-- AUFGABEN --
a – Zitiere aus dem Text über die Französische Revolution und die Novemberrevolution wörtlich den Abschnitt von „Kann man tun, dann“ bis einschließlich „alteuropäische Gesellschaft waren.“.
b – Schreib den Text über die Französische Revolution und die Novemberrevolution im Anschluss an seinen letzten Satz weiter.

-- TEXT --
•••

Gibt es wirklich Beispiele dafür, dass sich Geschichte theoretisch wiederholen kann? Also zum Beispiel: Man nehme die Französische Revolution und vergleiche sie mit der Novemberrevolution 1918.
Kann man tun, dann wird man diverse Unterschiede feststellen.

- Beispielsweise war die Novemberrevolution 1918 in Deutschland vor allem den Umständen des Krieges und dem Wunsch nach Frieden geschuldet, während die französische Revolution 1789 (Revolution kam in Frankreich öfters mal vor) vor allem interne Ursachen hatte, die zum Teil noch spezifisch für eine vorindustrielle alteuropäische Gesellschaft waren.

- Beispielsweise radikalisierte sich die französische Revolution in ihrem Verlauf und brachte mit den Jakobinern zeitweise extreme Beführworter stark egalitäter Positionen (nicht nur im politischen, sondern auch im sozialen/ökonomischen Sinn) an die Hebel der politischen Macht und führte zeitweise zur Vertriebung und Enteignung von Teilen der alten Eliten (adlige Emigranten/ "biens nationeaux"), so wie einem blutigen Terrorregime unter den Jakobinern, inklusive veritablen Bürgerkriegs in der Vendée, der sich über Jahre hinzog, während so etwas bei der Revolution 1918 in Deutschland weitgehend unterblieb. Da gab es radikale Strömungen, aber die konnten sich nicht durchsetzen, viele der alten Eliten des Kaiserreichs, vor allem im Beamtenapparat und im Justizwesen blieben in Amt und Würden, das Eigentum der alte Fürsten und Eliten wurde nicht angetastet, sofern man den Wertverfall von Geldbeträgen durch die Inflation unberücksichtigt lässt (aber die betraf alle).

•••

-- DATENSÄTZE --
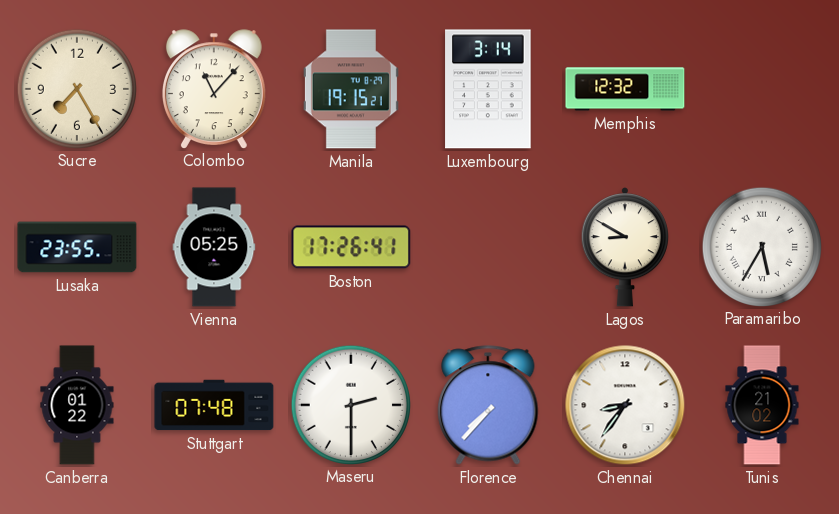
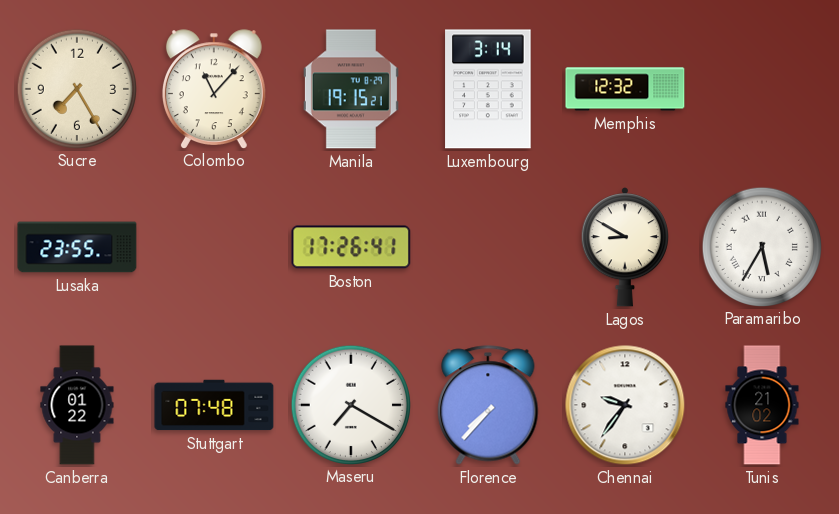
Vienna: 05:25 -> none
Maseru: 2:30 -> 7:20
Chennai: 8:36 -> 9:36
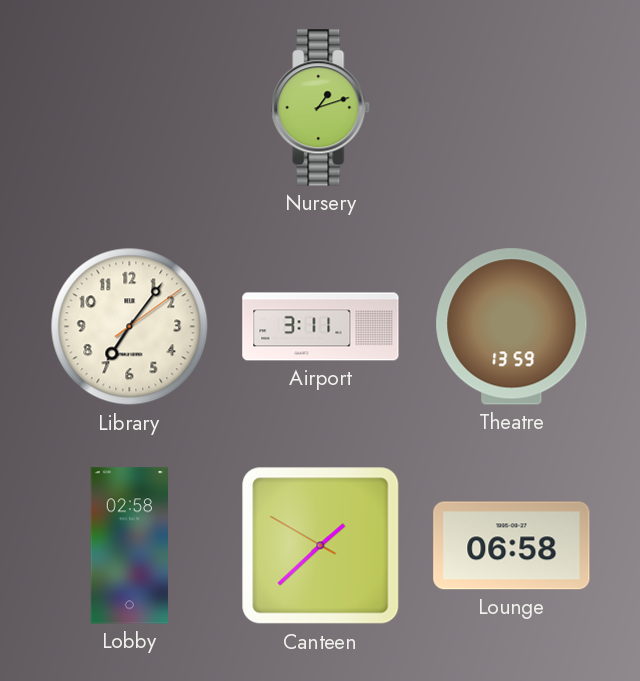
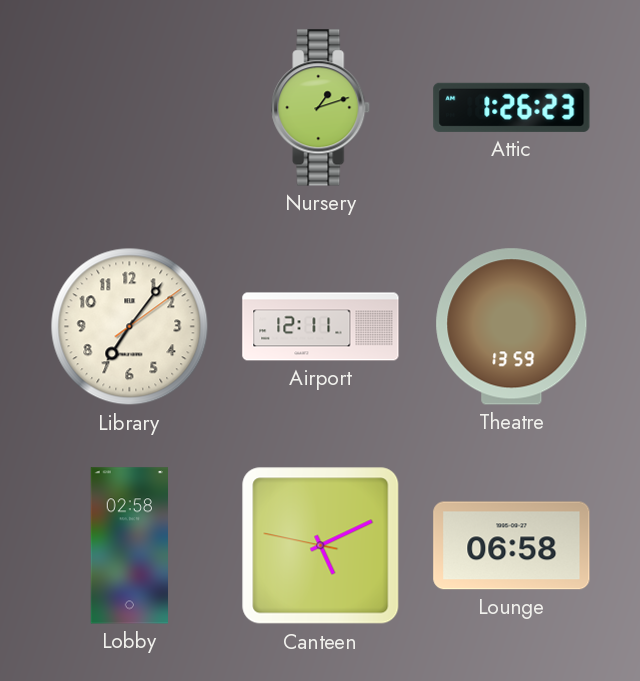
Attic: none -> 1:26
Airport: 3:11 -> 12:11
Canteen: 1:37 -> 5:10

•••

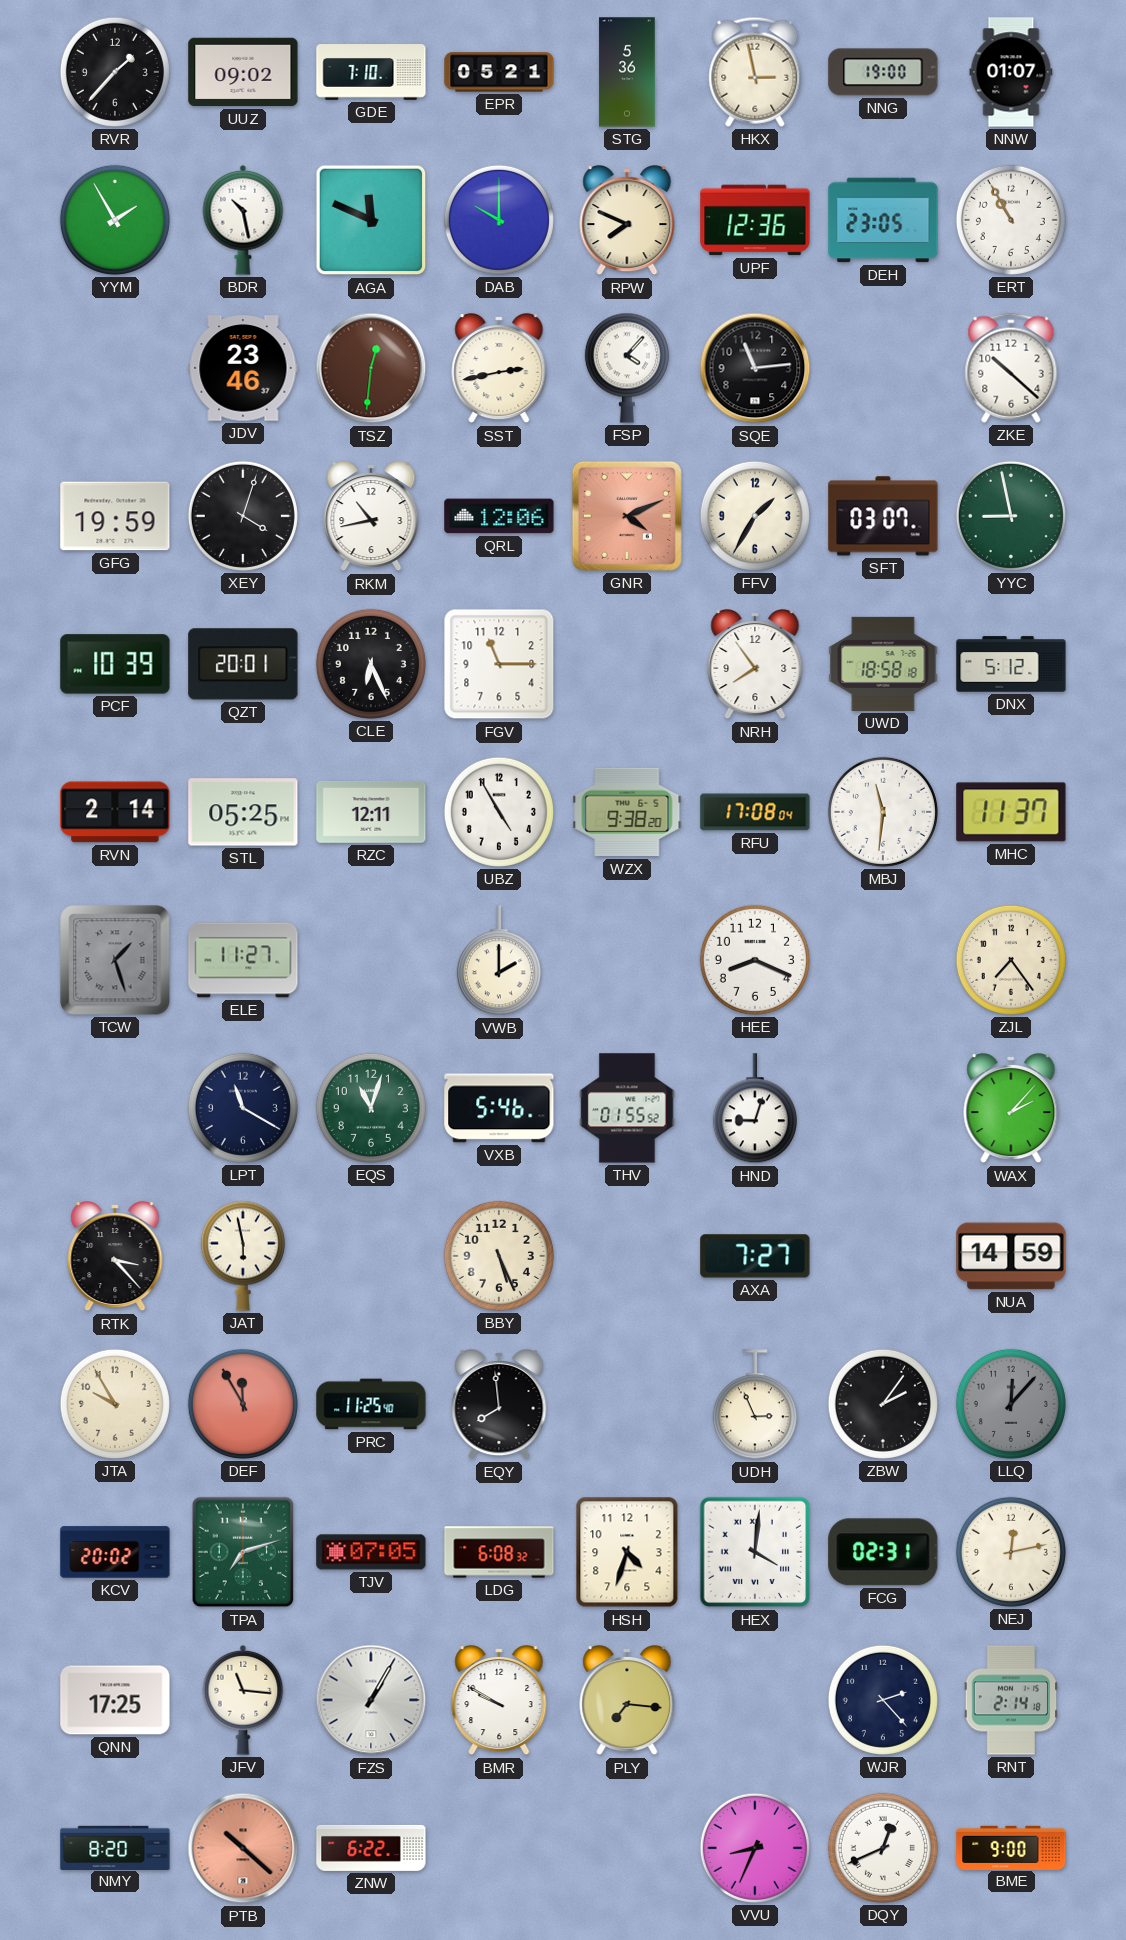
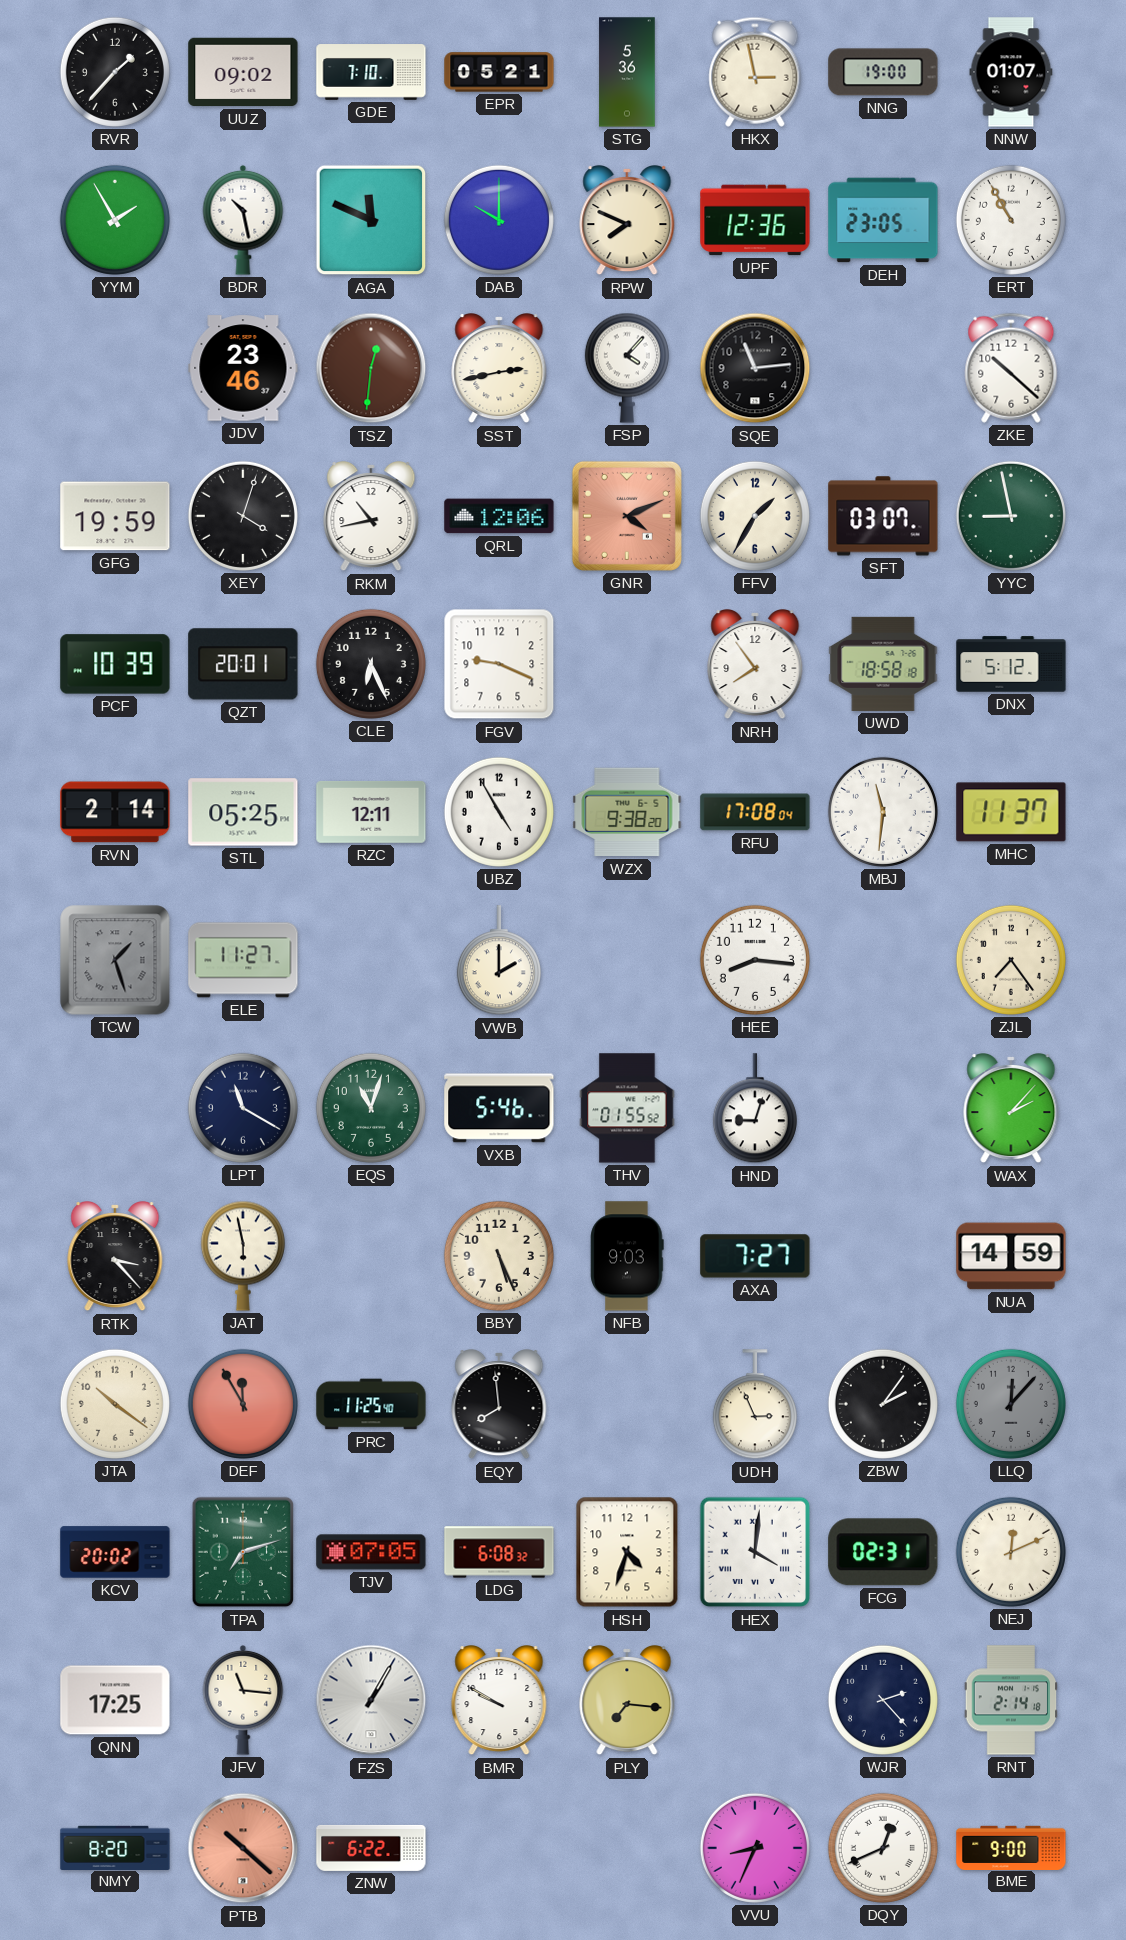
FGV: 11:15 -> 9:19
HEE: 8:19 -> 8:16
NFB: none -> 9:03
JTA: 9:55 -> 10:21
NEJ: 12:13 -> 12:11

•••

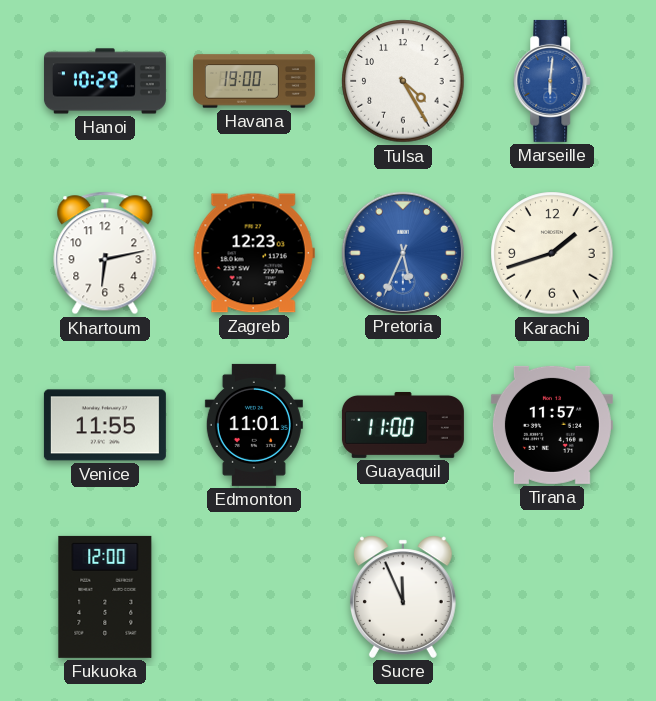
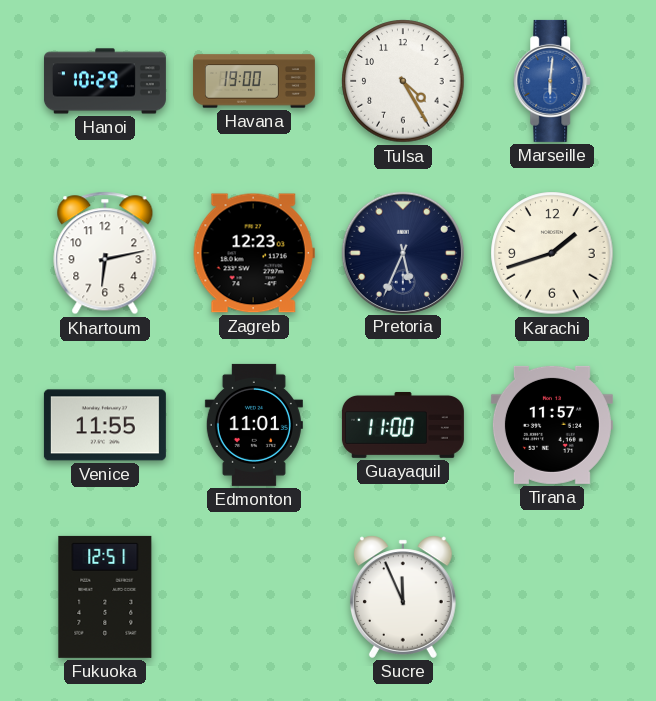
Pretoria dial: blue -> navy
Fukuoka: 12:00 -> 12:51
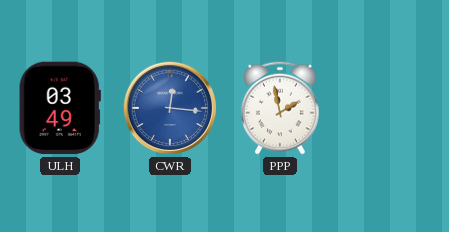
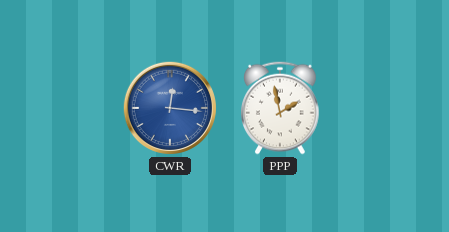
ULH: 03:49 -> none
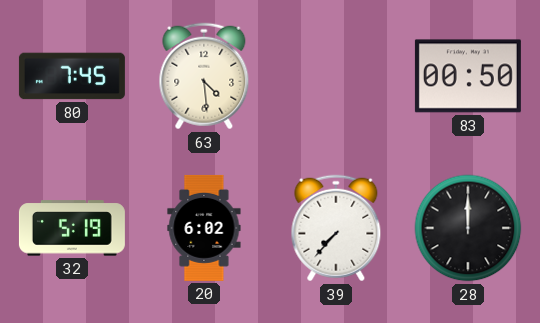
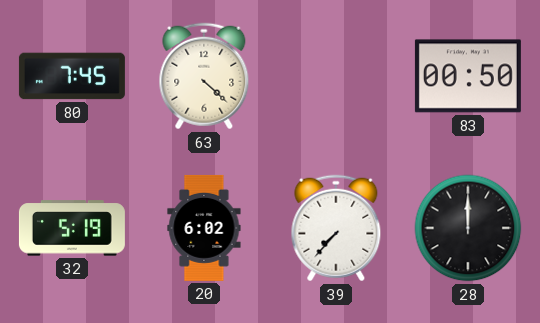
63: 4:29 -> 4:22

•••

-- LÖSUNGEN --
a –
Kann man tun, dann wird man diverse Unterschiede feststellen.

- Beispielsweise war die Novemberrevolution 1918 in Deutschland vor allem den Umständen des Krieges und dem Wunsch nach Frieden geschuldet, während die französische Revolution 1789 (Revolution kam in Frankreich öfters mal vor) vor allem interne Ursachen hatte, die zum Teil noch spezifisch für eine vorindustrielle alteuropäische Gesellschaft waren.

b –
Ein Terroregime, dass willkürlich Personen zu Staatsfeinden erklärte und hinrichten ließ, so wie ein veritalber, länger dauernder Bürgerkrieg blieben der Weimarer Republik zunächst erspart (auch wenn es einige Aufstandsversuche gab, die aber nicht Fuß fassen konnten).

- Beispielsweise ging mit der französischen Revolution von 1789 auch eine Art "Kulturrevolution" einher, in deren Rahmen versucht wurde das religiös-christliche Leben in frankreich de facto abzuschaffen und es durch eine Art staatlichen Kult zu ersetzen ("Kult des höchsten Wesens") zu ersetzen.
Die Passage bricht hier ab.